The website should not do heavy computation.  
We export clean, ready to use files.

We export:
1. A CSV and JSON version of the aggregated table
2. A CSV and JSON version of the long table


In [None]:
from pathlib import Path
out_dir = Path("site_data")
out_dir.mkdir(exist_ok=True)

# Keep only columns that the website needs (safe subset)
agg_cols = [
    "year","gender","skater","nation","final_rank","medal",
    "tes_sp","pcs_sp","tss_sp",
    "tes_fs","pcs_fs","tss_fs",
    "tes_total","pcs_total","tss_total","tech_dominance"
]
agg_cols_present = [c for c in agg_cols if c in df_agg.columns]
agg_out = df_agg[agg_cols_present].copy()

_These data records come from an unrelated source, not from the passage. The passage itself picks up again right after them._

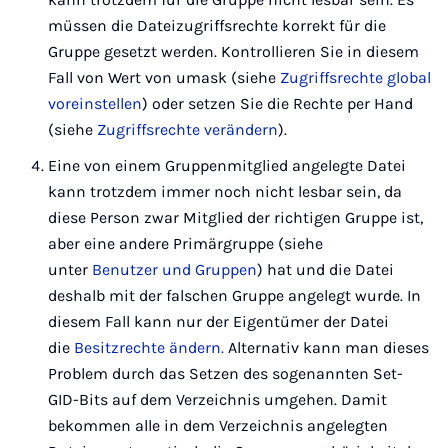
müssen die Dateizugriffsrechte korrekt für die
Gruppe gesetzt werden. Kontrollieren Sie in diesem
Fall von Wert von umask (siehe
Zugriffsrechte global
voreinstellen
) oder setzen Sie die Rechte per Hand
(siehe
Zugriffsrechte verändern
).
Eine von einem Gruppenmitglied angelegte Datei
kann trotzdem immer noch nicht lesbar sein, da
diese Person zwar Mitglied der richtigen Gruppe ist,
aber eine andere Primärgruppe (siehe
unter
Benutzer und Gruppen
) hat und die Datei
deshalb mit der falschen Gruppe angelegt wurde. In
diesem Fall kann nur der Eigentümer der Datei
die
Besitzrechte ändern.
Alternativ kann man dieses
Problem durch das Setzen des sogenannten Set-
GID-Bits auf dem Verzeichnis umgehen. Damit
bekommen alle in dem Verzeichnis angelegten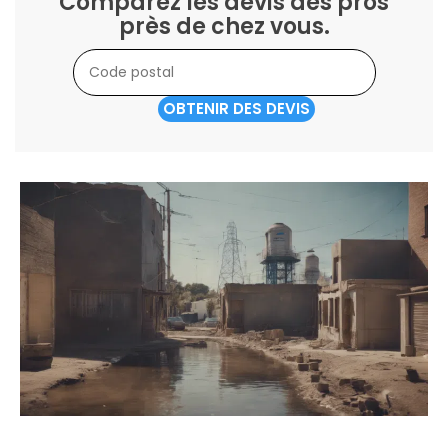
Comparez les devis des pros
près de chez vous.
OBTENIR DES DEVIS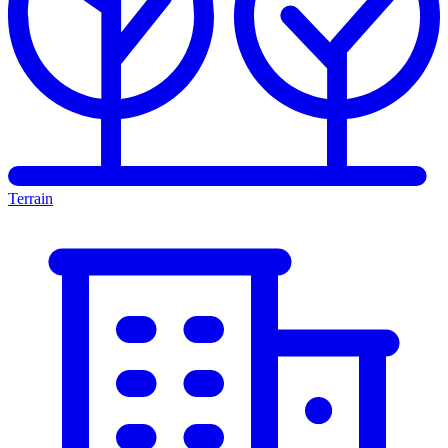
Terrain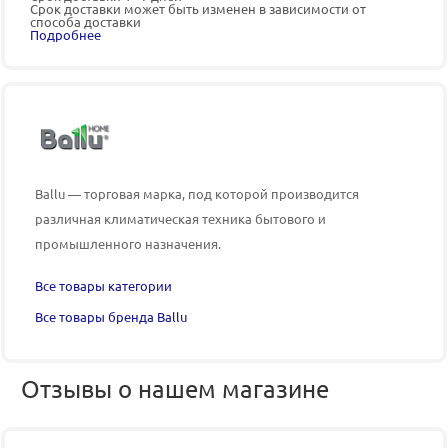
Срок доставки может быть изменен в зависимости от
способа доставки
Подробнее
Ballu — торговая марка, под которой производится
различная климатическая техника бытового и
промышленного назначения.
Все товары категории
Все товары бренда Ballu
Отзывы о нашем магазине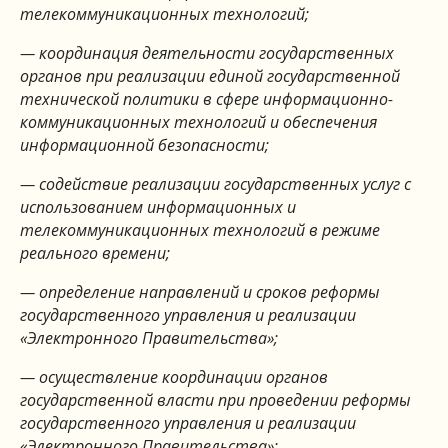
телекоммуникационных технологий;
— координация деятельности государственных
органов при реализации единой государственной
технической политики в сфере информационно-
коммуникационных
технологий и обеспечения
информационной безопасности;
— содействие реализации государственных услуг с
использованием информационных и
телекоммуникационных технологий в режиме
реального времени;
— определение направлений и сроков реформы
государственного управления и реализации
«Электронного Правительства»;
— осуществление координации органов
государственной власти при проведении реформы
государственного управления и реализации
«Электронного Правительства»;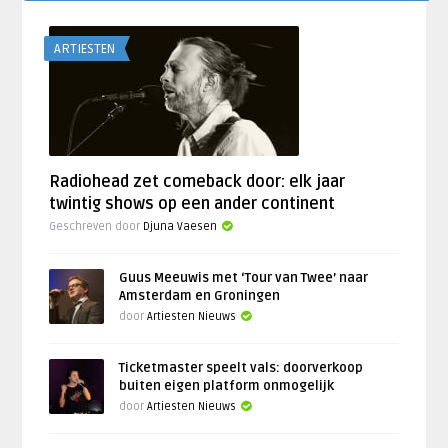
ARTIESTEN
Radiohead zet comeback door: elk jaar
twintig shows op een ander continent
Geschreven door
Djuna Vaesen
Guus Meeuwis met ‘Tour van Twee’ naar
Amsterdam en Groningen
door
Artiesten Nieuws
Ticketmaster speelt vals: doorverkoop
buiten eigen platform onmogelijk
door
Artiesten Nieuws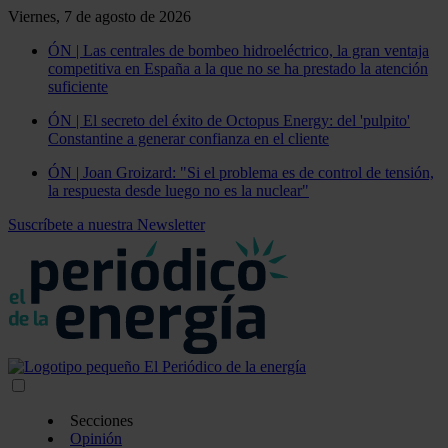
Viernes, 7 de agosto de 2026
ÓN | Las centrales de bombeo hidroeléctrico, la gran ventaja
competitiva en España a la que no se ha prestado la atención
suficiente
ÓN | El secreto del éxito de Octopus Energy: del 'pulpito'
Constantine a generar confianza en el cliente
ÓN | Joan Groizard: "Si el problema es de control de tensión,
la respuesta desde luego no es la nuclear"
Suscríbete a nuestra Newsletter
Secciones
Opinión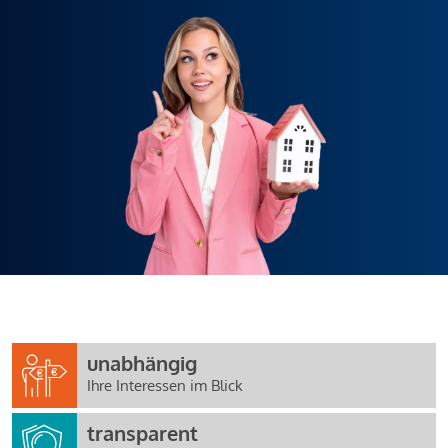
unabhängig
Ihre Interessen im Blick
transparent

long_cols = ["year","gender","segment","skater","nation","rank_segment","tes","pcs","tss","deductions"]
long_cols_present = [c for c in long_cols if c in df_long.columns]
long_out = df_long[long_cols_present].copy()

agg_csv = out_dir / "olympics_singles_agg.csv"
agg_json = out_dir / "olympics_singles_agg.json"
long_csv = out_dir / "olympics_singles_long.csv"
long_json = out_dir / "olympics_singles_long.json"

agg_out.to_csv(agg_csv, index=False)
agg_out.to_json(agg_json, orient="records")

long_out.to_csv(long_csv, index=False)
long_out.to_json(long_json, orient="records")

print("Exported files:")
print(str(agg_csv))
print(str(agg_json))
print(str(long_csv))
print(str(long_json))


## Next step

Now that the dataset is exported, the interactive mini website can be built as a simple static page.

The website will read these exported files and render:
1. The hero Art vs Tech scatter with filters for year and gender
2. The tech dominance trend line
3. The medal recipe chart
4. The gold vs silver gap chart

When you are ready, we will build the website using HTML, CSS, and JS with Plotly.